Bivariate analysis can be a valuable tool for uncovering the connections between two variables in a dataset. Choosing the right visual representation and data type is key to effectively interpreting the results. For instance, when examining the relationship between a quantitative and categorical variable, side-by-side box plots or overlapping histograms can provide a clear picture. If the focus is on the relationship between two quantitative variables, a scatter plot is the ideal choice as it allows for the analysis of linear, exponential, and non-linear relationships. Meanwhile, when exploring the relationship between two categorical variables, side-by-side or stacked bar plots are effective in presenting the data. It’s important to consider the type of data being analyzed to make an informed choice in bivariate visual data analysis.

Multivariate Visualization Tools

Multivariate data refers to data that contains three or more variables, and the main purpose of analyzing such data is to study the relationships among these variables. Some popular multivariate visualization tools include Heat Maps, Matrix Plots, and Parallel Coordinate Plots. These tools can help you to find complex relationships between variables of the same or different types and gain a deeper understanding of their relationships.
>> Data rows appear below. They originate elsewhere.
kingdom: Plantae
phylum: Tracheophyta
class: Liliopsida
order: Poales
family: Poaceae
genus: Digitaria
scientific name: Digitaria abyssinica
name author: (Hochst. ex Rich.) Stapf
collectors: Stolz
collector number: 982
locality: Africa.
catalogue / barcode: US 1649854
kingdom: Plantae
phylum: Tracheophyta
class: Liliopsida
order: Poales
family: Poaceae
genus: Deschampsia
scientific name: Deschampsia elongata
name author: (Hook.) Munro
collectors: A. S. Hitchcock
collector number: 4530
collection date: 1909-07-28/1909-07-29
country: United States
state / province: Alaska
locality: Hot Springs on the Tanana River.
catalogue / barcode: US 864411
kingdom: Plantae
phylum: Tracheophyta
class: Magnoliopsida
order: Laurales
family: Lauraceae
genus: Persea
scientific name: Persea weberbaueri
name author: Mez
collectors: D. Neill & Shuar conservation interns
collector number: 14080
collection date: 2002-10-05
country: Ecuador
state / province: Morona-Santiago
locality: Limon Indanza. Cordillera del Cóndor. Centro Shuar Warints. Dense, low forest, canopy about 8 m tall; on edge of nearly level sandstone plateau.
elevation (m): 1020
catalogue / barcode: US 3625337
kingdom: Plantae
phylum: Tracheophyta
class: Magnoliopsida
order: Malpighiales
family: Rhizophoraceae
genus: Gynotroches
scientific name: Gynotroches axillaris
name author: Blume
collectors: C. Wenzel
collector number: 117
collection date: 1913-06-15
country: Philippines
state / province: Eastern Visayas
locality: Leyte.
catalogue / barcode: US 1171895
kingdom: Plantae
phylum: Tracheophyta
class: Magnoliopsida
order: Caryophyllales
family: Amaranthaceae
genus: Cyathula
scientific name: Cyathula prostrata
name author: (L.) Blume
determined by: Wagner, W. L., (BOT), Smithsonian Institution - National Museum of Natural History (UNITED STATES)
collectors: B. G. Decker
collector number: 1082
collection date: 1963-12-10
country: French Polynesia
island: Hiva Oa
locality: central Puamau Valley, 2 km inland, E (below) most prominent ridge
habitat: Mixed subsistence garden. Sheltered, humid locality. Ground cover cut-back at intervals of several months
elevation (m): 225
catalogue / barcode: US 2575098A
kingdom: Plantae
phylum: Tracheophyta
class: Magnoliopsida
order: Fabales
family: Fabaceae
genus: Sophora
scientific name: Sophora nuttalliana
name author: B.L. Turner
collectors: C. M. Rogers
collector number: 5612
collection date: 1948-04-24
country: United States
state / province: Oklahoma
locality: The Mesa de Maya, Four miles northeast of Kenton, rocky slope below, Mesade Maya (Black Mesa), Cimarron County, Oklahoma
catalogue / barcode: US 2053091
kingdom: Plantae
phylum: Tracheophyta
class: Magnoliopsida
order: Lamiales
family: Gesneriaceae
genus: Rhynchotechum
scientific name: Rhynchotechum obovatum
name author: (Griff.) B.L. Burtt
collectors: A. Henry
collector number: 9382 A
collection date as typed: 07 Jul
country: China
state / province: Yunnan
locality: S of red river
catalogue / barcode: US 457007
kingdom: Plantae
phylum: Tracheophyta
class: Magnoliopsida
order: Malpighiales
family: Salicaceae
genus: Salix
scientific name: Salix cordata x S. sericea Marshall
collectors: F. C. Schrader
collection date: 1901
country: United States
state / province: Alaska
By adding a third variable to the scatter plot, it is possible to study the relationship between three or more variables simultaneously. For example, a scatter plot of rental prices versus square footage, with each point colored to represent the suburbs in which the rental is located, would show the positive linear relationship between price and area, as well as the differences in rental price and size between the suburbs. Another multivariate visualization tool is a heat map of a correlation matrix that shows the strength of correlation among variables. Additionally, multivariate charts, run charts, or bubble charts are other common types of multivariate visualizations used to explore complex relationships between multiple variables.

The four pillars of data visualization

The foundation of data visualization is built upon four pillars: distribution, relationship, comparison, and composition. The type of visualization to be used depends on the nature of the data and the information that needs to be communicated.

Distribution refers to the probability of occurrence of an outcome and is typically shown through frequency distributions such as histograms or curves. Dispersion, which is another type of distribution, shows how a variable is spread with respect to its central tendency and can be shown through boxplots.

Relationship refers to the connection between two or more variables. A good visualization can help identify these relationships without the need for complex statistical analysis. For example, the relationship between the height of a tree and its age can be visualized through a graph.

Comparison refers to comparing multiple variables in datasets or categories within a single variable. This can be shown through bar charts, line graphs, or other comparative visualization techniques. For example, a bar chart can compare the salary between two groups of observations, while a line graph can compare a variable between two groups along a time dimension.

Composition refers to showing the composition of one or more variables in absolute numbers and normalized forms. This can be shown through pie charts or stacked bar charts. While pie charts are considered old school, they can still present information in a visually appealing and familiar manner.

Data visualization is both an art and a science, and selecting the right type of chart to use is a key consideration. By incorporating an in-depth Exploratory Data Visualization into the EDA process, one can gain deeper insights into the data and make better-informed decisions. The visual representation of data not only makes it easier to understand, but also helps to identify patterns, trends, and anomalies that would otherwise go unnoticed.